┌─ Excerpt provided

How AltSchool Blends Old-Fashioned Learning with New Technology

column | PK-12 School Models

How AltSchool Blends Old-Fashioned Learning with New Technology

By Mary Jo Madda (Columnist)     Feb 26, 2015

How AltSchool Blends Old-Fashioned Learning with New Technology

Everyone wants to see what AltSchool is doing with its $20,000 yearly tuition fee for students—on top of $33 million in venture funding from legendary Silicon Valley investors like Andreessen Horowitz and John Doerr.

Indeed, there are a lot of things that money can buy. But there’s more to running a school than just purchasing expensive laptops and software. Having seen one of AltSchool’s four school sites and talked to its teachers, I discovered that there are lessons in running a school that any district can soak up.

A visit to one of AltSchool’s “micro-schools” reveals that school innovation isn’t simply about fancy equipment, but rather how successful students can be when they learn in small, personalized communities that champion project-based learning, guided by educators who get a say in the technology they use.

Let’s take a peek into one of these “micro-schools.”

└─

▶ [Task set]
1. In the AltSchool article, relabel "tuition fee" as "enrollment charge" and give everything from "Everyone wants to" down to "and John Doerr." in full with that change.
2. How much venture funding does the AltSchool article say the school has received?
The listing after this point is separate material, unrelated to the AltSchool article.

┌─ Source excerpt

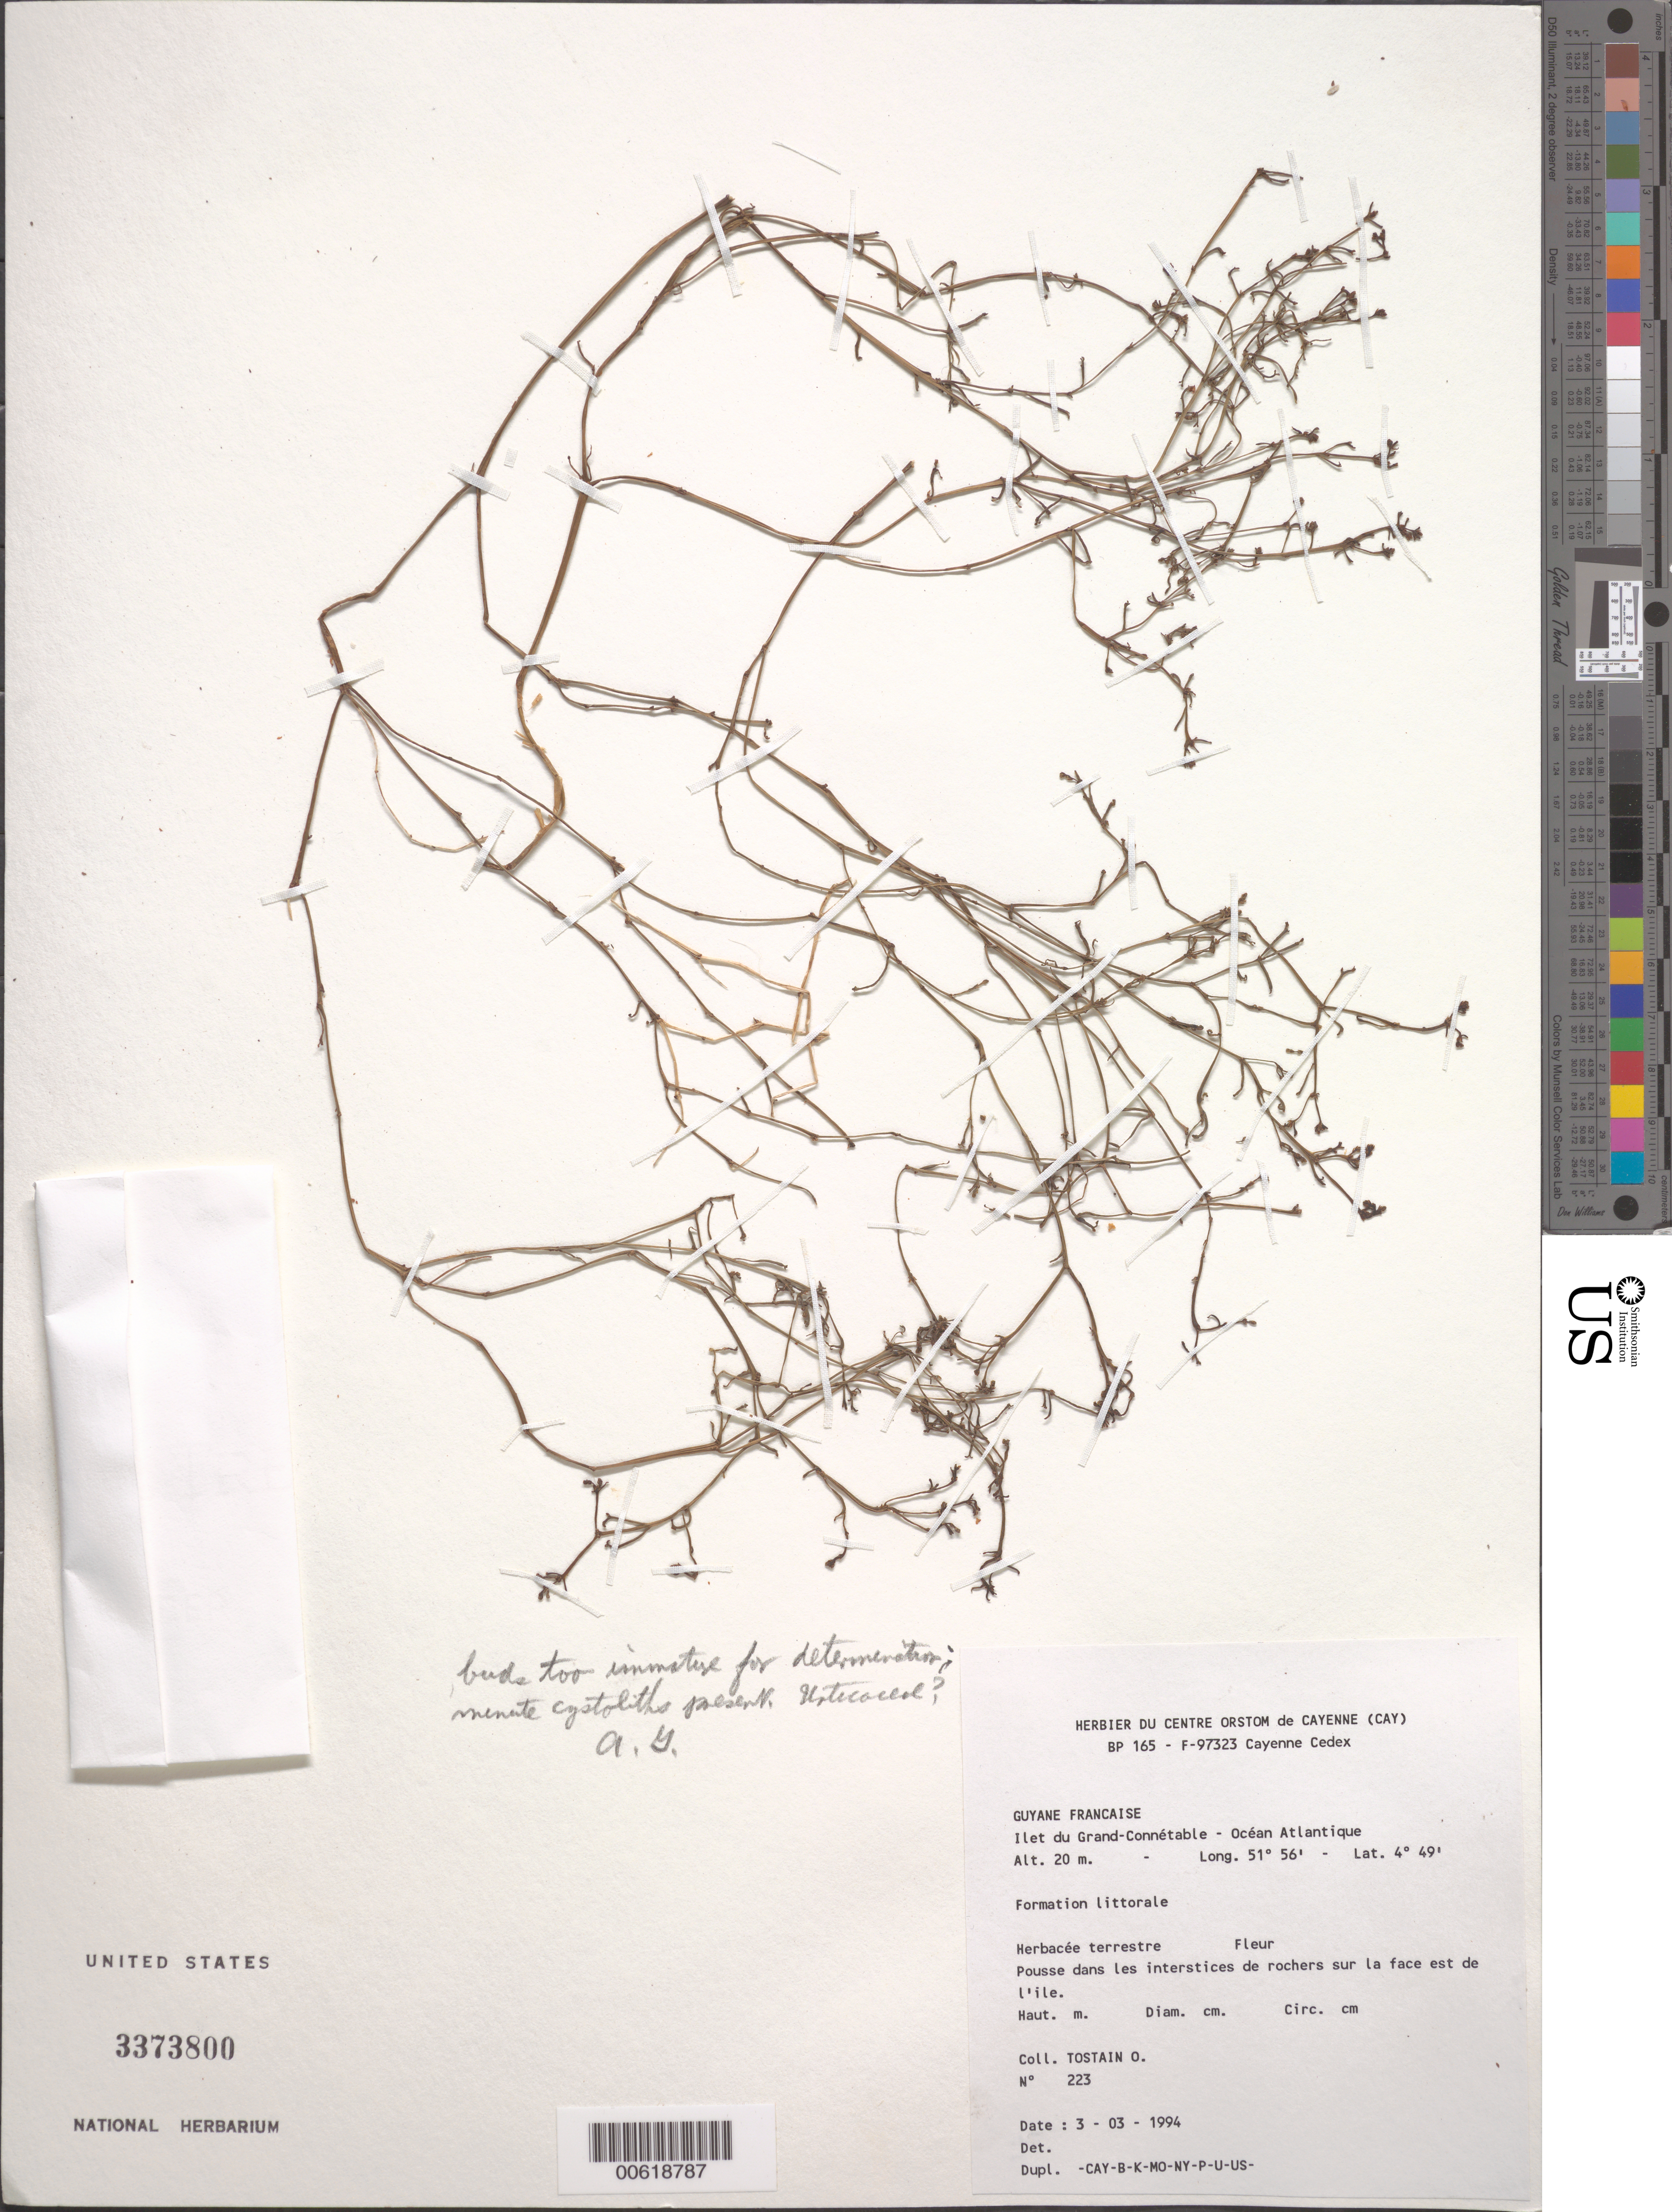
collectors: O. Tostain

└─

▶ [Answers per task]
1.
Everyone wants to see what AltSchool is doing with its $20,000 yearly enrollment charge for students—on top of $33 million in venture funding from legendary Silicon Valley investors like Andreessen Horowitz and John Doerr.

2. $33 million